I came across this article in the NYTimes last week:
Success Metrics Questioned in School Program Funded by Goldman
and want to put it on your radar as an example of a rare but intriguing form of financing called social impact bonds.
I’m keeping an eye on this form of financing because it just might prove to be a new (and more sustainable) source of support for some of the work museums do.
Many unfortunate things in society–homelessness, crime, unemployment–have a concrete cost. Focusing on numbers, rather than values, may help vault communities past political roadblocks. So while people may disagree about the role of personal responsibility, or the effects of entrenched inequality, they may come together on the desire to improve the bottom line. Historically nonprofits have been on the front line of mitigating the damage of these big social problems, and these nonprofits in turn asked people for, well, charity, to support that work. But this approach often creates a patchwork of programs that have insufficient or unreliable funding, and lack capital to take their work to scale.
Social impact bonds provide an alternate model of supporting groups dedicated to producing social good, one that appropriately values the financial impact of that work. A government (municipal, state) identifies a change it wants to effect in society–such as lowering the rate of homelessness, decreasing recidivism among ex-felons, reducing the dropout rate–and works to pair a social impact investor with an organization (frequently a nonprofit) that promises to deliver a measurable result.
The social impact investor provides the start-up funds for the service provide (and applies stringent screening in selecting that partner, since they want their money back!)
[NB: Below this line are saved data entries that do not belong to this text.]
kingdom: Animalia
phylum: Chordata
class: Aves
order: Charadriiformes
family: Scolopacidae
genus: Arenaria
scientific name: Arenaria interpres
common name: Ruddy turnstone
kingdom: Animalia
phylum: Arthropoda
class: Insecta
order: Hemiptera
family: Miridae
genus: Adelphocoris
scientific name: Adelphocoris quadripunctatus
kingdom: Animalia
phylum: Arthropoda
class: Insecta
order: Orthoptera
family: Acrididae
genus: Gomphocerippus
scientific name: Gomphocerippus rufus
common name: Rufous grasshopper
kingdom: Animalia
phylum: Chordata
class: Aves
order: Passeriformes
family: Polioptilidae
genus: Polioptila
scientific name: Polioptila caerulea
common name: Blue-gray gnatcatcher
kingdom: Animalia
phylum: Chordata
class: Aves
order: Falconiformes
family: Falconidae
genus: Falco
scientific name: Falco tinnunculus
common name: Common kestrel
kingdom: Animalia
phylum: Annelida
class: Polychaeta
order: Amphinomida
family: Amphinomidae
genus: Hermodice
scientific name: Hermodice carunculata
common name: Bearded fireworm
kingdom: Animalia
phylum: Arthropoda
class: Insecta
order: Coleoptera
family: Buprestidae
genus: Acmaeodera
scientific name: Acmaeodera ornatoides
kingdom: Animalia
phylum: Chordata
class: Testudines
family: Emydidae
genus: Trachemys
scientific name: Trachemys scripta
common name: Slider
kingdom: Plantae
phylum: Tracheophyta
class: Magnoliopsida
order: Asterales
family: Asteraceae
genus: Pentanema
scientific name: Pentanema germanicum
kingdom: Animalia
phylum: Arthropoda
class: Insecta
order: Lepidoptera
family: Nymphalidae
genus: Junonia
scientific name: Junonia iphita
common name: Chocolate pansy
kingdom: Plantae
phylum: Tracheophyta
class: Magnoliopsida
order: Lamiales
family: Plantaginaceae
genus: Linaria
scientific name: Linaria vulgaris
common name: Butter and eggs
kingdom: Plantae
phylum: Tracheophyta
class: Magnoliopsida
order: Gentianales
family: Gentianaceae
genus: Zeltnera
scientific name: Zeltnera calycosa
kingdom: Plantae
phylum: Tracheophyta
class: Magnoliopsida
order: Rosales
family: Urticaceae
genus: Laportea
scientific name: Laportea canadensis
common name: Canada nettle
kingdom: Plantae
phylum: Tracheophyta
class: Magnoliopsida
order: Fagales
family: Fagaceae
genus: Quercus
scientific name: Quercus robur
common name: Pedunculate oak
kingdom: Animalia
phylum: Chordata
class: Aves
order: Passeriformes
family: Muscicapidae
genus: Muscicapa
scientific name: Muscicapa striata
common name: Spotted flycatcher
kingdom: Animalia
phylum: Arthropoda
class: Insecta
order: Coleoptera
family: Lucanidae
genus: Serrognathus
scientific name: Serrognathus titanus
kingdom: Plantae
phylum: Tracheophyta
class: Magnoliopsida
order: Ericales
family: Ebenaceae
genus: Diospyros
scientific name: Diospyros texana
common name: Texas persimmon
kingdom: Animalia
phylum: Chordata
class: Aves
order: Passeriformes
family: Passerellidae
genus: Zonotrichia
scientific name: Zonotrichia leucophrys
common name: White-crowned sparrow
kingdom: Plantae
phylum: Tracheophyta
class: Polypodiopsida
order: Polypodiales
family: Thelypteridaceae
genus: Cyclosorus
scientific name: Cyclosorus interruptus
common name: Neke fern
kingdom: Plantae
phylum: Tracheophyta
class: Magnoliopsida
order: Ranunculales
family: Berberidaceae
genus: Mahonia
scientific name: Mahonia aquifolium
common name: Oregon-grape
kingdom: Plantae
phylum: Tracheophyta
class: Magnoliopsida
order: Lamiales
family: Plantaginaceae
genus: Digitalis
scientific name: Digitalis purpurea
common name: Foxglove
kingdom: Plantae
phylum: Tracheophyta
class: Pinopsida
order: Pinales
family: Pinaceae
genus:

The service provider does their thing–designing, delivering, measuring results of programs that produce the desired the result
If the government entity is satisfied with the program’s metrics, they pay back the investor (with an appropriate rate of return), and signs a contract with the service provider to pay an ongoing fee to continue to deliver the service, which is still a better deal (financially and morally) than managing the direct and indirect consequences of homelessness, etc.
Most of the examples of social impact bonds I’ve read about so far have deal with recidivism, so I was very interested in the Utah preschool experiment the NYT article addresses. (I know of some, but not many, museums that help former inmates reintegrate into society, but far more that deliver educational services.)
Starting in 2013 Goldman Sachs funded The Utah High Quality Preschool Program, an expansion of the Granite and Park City School District’s existing program. The goal (and metric) was to decrease the use of special education and remedial services in elementary school. Goldman was to received a payment for each child that successfully avoided special ed.
|From a story in Republic 3.0 on the Utah experiment|
Now the first results are in and (as the Times article reports) people are arguing over whether the gains the program measured are plausible (or possible), and whether the basic assumptions underlying the assessment (for example, that every kid who scored low on a particular test would have ended up in special ed without the preschool intervention).
And yes, it is going to be messy coming to agreement on how to measure cause and effect, and quantify the size of that effect. But with governments struggling to foster important social goods like employment, successful education, self-sufficiency, experiments with social impact bonds will probably proliferate. I’m waiting for the first example of a museum filling the role of service provider–let me know if you spot that before I do.